## Fragmento proporcionado
>>>>>

Este atrevido provinciano de Nazareth descubrió la
falsedad de los escribas y su baja autoestima que los hacía depender de las
reverencias y puestos honoríficos para sentirse valiosos.Los caricaturistas y humoristas críticos que hoy
vemos, leemos o escuchamos, tienen un gran ejemplo de inspiración para su
trabajo.
Las viudas en esa sociedad patriarcal no podían
manejar sus bienes, ni defenderse en los tribunales; así que confiaban en algún
escriba para que los administrara y defendiera. Estas “joyitas”, para ganarse
la confianza de las viudas, simulaban ser muy piadosos y cumplidores de la ley,
pero utilizaban sus conocimientos y la supuesta piedad, para abusar de ellas,
engañarlas y quitarles lo poco que tenían.
Jesús desenmascaró la mentira y el engaño que
escondían detrás de sus trajes pomposos y de su piedad socarrona. Invitó a toda
la gente a tener cuidado y a no dejarse engañar. Lo había dicho muchas
veces: “sencillos como palomas, sagaces como serpientes” (Mt
10,16); “comprendan que si el dueño de casa supiera a qué hora viene el
ladrón, no le dejaría abrir un boquete. Lo mismo ustedes: estén preparados…” (Lc
10,39). Debía decirlo directamente: “¡Esa gente que devora los bienes
de las viudas, y sólo por aparentar hace largas oraciones, recibirá un castigo
más severo!”

<<<<<

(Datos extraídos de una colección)
>>>>>

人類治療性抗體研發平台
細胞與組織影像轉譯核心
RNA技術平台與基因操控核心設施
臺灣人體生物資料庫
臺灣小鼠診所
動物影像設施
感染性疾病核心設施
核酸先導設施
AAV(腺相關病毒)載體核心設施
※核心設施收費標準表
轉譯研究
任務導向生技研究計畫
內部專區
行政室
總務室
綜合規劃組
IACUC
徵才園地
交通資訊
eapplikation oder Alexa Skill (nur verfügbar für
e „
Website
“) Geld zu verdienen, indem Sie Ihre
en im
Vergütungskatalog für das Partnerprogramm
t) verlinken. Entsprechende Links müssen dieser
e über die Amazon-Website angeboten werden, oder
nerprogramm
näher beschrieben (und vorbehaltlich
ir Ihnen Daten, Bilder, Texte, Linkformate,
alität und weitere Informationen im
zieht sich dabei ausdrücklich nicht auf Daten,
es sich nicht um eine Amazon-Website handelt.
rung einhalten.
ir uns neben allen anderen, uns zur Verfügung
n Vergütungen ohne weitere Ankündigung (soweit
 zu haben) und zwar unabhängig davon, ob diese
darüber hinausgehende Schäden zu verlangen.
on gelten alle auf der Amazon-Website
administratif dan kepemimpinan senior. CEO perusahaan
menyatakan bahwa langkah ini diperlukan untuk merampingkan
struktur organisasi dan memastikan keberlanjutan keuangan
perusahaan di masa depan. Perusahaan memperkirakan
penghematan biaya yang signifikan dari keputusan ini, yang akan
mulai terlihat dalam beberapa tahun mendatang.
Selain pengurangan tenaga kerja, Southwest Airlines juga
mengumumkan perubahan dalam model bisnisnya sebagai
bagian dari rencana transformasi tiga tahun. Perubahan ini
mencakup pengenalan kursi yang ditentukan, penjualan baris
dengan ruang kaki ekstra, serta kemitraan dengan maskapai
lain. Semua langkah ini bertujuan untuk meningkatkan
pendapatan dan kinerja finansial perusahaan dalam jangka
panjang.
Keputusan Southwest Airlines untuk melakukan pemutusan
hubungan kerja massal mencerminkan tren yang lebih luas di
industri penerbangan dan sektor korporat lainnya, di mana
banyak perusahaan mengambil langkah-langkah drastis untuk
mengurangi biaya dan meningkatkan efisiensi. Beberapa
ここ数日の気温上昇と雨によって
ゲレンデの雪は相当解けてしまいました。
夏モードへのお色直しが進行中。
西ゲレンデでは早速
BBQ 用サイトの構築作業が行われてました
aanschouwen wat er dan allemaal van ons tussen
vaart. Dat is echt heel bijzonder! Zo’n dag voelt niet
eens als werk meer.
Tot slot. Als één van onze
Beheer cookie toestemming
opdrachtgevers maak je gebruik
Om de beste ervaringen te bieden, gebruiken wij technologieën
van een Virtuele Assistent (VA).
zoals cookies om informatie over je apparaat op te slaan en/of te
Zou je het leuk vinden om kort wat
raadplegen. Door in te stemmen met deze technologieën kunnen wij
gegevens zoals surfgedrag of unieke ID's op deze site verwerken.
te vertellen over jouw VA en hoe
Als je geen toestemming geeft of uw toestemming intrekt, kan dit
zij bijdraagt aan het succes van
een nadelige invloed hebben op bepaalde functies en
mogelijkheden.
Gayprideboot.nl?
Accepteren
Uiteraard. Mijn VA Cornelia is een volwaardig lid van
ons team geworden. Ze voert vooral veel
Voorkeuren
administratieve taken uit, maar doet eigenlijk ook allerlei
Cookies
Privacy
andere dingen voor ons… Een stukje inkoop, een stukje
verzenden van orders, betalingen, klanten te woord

<<<<<

## Orden de trabajo A
Según el fragmento sobre los escribas, ¿qué no podían hacer las viudas en esa sociedad patriarcal?
## Orden de trabajo B
Transcribe del fragmento sobre los escribas todo lo que va desde "Las viudas en" hasta "poco que tenían.".
## Orden de trabajo C
Continúa el fragmento sobre los escribas y las viudas a partir del punto en que termina.

## Casilla de respuesta A
No podían manejar sus bienes ni defenderse en los tribunales.

## Casilla de respuesta B
Las viudas en esa sociedad patriarcal no podían
manejar sus bienes, ni defenderse en los tribunales; así que confiaban en algún
escriba para que los administrara y defendiera. Estas “joyitas”, para ganarse
la confianza de las viudas, simulaban ser muy piadosos y cumplidores de la ley,
pero utilizaban sus conocimientos y la supuesta piedad, para abusar de ellas,
engañarlas y quitarles lo poco que tenían.

## Casilla de respuesta C
Hoy podríamos decir lo mismo de tantos ladrones de
cuello blanco. De muchos profesionales que aprovechan su profesión y la ignorancia
de la gente para engañar. Aquí no se escapa ninguno: “en todas partes
se cuecen habas”, decían nuestras abuelas. Hay sacerdotes, abogados,
economistas, médicos, artistas, científicos, etc. Los hay también muy honestos,
responsables, serviciales y entregados a su profesión, pero hay que tener
cuidado. Necesitamos un ojo muy crítico, como el de Jesús, no para juzgar, ni
para echar en un mismo costal a todos los profesionales porque algunos fallan;
sí para tener cuidado y descubrir quienes están al acecho y con quienes se
puede trabajar. Necesitamos utilizar nuestra profesión no para engañar sino
para servir, y dar lo mejor de nuestra riqueza interior.
Luego, su ojo crítico lo llevó a ubicarse en un
lugar estratégico del templo para apreciar el panorama. Dirigió su mirada hacia
las alcancías donde los fieles depositaban sus ofrendas. Por las grandes
cantidades de dinero que movía, el templo se había convertido en una especie de
Banco central. Durante el tiempo de la Pascua las entradas eran más abundantes por
la gran cantidad de gente que acudía a la fiesta, especialmente por los judíos
de la diáspora, quienes disfrutaban de mejores condiciones de vida en el
extranjero y daban los mejores donativos.
Los sacerdotes, levitas y toda la jauría de hienas
hambrientas, que se lucraban de la piedad de la gente, así como los curiosos
que se agolpan alrededor, ponían especial interés en los ricos y en sus grandes
ofrendas. Los pobres pasaban inadvertidos. Jesús, por el contrario, resaltó la
donación de una viuda pobre y sin importancia para el común de la gente.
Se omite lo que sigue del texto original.